En vertu d’un contrat « pluriannuel », le robot conversationnel de la start-up française Mistral AI pourra utiliser les dépêches d’actualité de l’agence de presse pour répondre aux requêtes de ses utilisateurs.


 

Comment la presse peut-elle protéger ses contenus contre les robots qui les pillent  ? L’agence France-Presse (AFP) a annoncé, jeudi 16 janvier, avoir conclu un accord avec l’entreprise d’intelligence artificielle Mistral AI qui va permettre au robot conversationnel de la start-up d’utiliser les dépêches d’actualité pour répondre aux requêtes de ses utilisateurs.
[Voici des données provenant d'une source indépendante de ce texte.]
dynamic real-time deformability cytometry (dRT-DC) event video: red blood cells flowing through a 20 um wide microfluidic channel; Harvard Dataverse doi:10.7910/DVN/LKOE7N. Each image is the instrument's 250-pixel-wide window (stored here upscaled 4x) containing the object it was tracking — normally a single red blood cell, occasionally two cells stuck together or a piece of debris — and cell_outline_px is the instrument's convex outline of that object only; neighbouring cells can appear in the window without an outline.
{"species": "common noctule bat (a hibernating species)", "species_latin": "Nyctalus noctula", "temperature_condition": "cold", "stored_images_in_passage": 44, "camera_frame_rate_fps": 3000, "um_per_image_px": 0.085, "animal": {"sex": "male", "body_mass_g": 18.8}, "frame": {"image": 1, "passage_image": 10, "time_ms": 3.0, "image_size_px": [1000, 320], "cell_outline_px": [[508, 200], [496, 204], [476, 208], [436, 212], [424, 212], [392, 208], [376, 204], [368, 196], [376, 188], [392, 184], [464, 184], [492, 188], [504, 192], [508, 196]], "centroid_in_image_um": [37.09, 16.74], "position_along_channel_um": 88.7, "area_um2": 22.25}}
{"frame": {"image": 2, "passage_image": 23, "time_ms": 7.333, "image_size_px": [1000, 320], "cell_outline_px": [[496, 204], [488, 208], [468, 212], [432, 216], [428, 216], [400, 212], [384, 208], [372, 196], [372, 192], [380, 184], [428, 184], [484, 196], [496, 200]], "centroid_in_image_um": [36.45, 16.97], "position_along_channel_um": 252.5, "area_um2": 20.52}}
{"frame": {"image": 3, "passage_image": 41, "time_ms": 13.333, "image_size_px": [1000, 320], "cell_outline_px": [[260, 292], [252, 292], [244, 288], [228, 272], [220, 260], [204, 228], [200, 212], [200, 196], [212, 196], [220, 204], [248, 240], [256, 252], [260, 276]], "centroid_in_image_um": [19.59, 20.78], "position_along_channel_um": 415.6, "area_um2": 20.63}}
C’est le premier accord de ce type pour Mistral AI — concurrent des géants américains comme OpenAI (concepteur de l’outil ChatGPT) —, qui ambitionne de devenir le principal acteur européen de l’IA. Cet accord fournira à l’AFP « un nouveau courant de revenus », a souligné le PDG de l’agence, Fabrice Fries. Pour Mistral AI, « l’AFP apporte une source vérifiée, journalistique, dont on pense qu’elle est très importante », selon le patron de la start-up, Arthur Mensch.
La société californienne  OpenAI a notamment signé un accord du même type avec Le Monde, ainsi que le Financial Times, ou encore le groupe allemand Springer (Bild).

Dès jeudi, les dépêches de l’AFP en six langues — français, anglais, espagnol, arabe, allemand, portugais — peuvent être utilisées par le robot conversationnel de Mistral AI, appelé « Le Chat ». Il fonctionne comme ChatGPT, qui a popularisé ces outils dans le grand public : l’utilisateur lui pose une question à laquelle il répond en quelques secondes.
Quand la question a trait à l’actualité, Le Chat va formuler ses réponses en se servant des dépêches de l’AFP, c’est-à-dire les informations envoyées sous forme de textes par l’agence à ses clients abonnés. Une phase de test a lieu dans un premier temps, auprès d’une partie seulement des utilisateurs.
Le Chat peut puiser dans toutes les archives texte de l’agence depuis 1983, mais pas dans ses photos, vidéos ou infographies. Au total, cela représente 38 millions de dépêches, produites au rythme de 2 300 par jour, selon M. Fries.

Dans le grand public, beaucoup de gens ont une utilisation différente de ces outils d’IA générative. Ils s’en servent pour des questions de vie quotidienne, auxquelles ces programmes répondent en piochant des éléments sur internet. Les deux usages « sont complémentaires », a estimé M. Mensch. Pour des questions « qui nécessitent de l’information vérifiée, c’est l’AFP qui fournira » le matériau de base des réponses et, quand les requêtes porteront « sur le shopping ou la météo par exemple, c’est plutôt le web », a-t-il expliqué.

En 2023, l’AFP a réalisé un bénéfice pour la cinquième année consécutive, avec un résultat net de 1,1 million d’euros, selon les chiffres publiés en avril 2024. Outre ses revenus commerciaux, l’AFP reçoit par l’État français une compensation des coûts liés à ses missions d’intérêt général (113,3 millions d’euros en 2023).

Contrairement à d’autres accords de ce type, les contenus AFP ne serviront pas à entraîner et faire progresser les modèles informatiques de Mistral AI, ont assuré les deux parties. Ces contenus sont « un module qui vient se brancher à notre système et peut être débranché » à expiration du contrat, a déclaré M. Mensch.
« Ça n’est pas un paiement pour solde de tout compte, comme c’est souvent le cas dans les accords d’entraînement de modèles, mais du développement de revenus récurrents », a fait valoir M. Fries.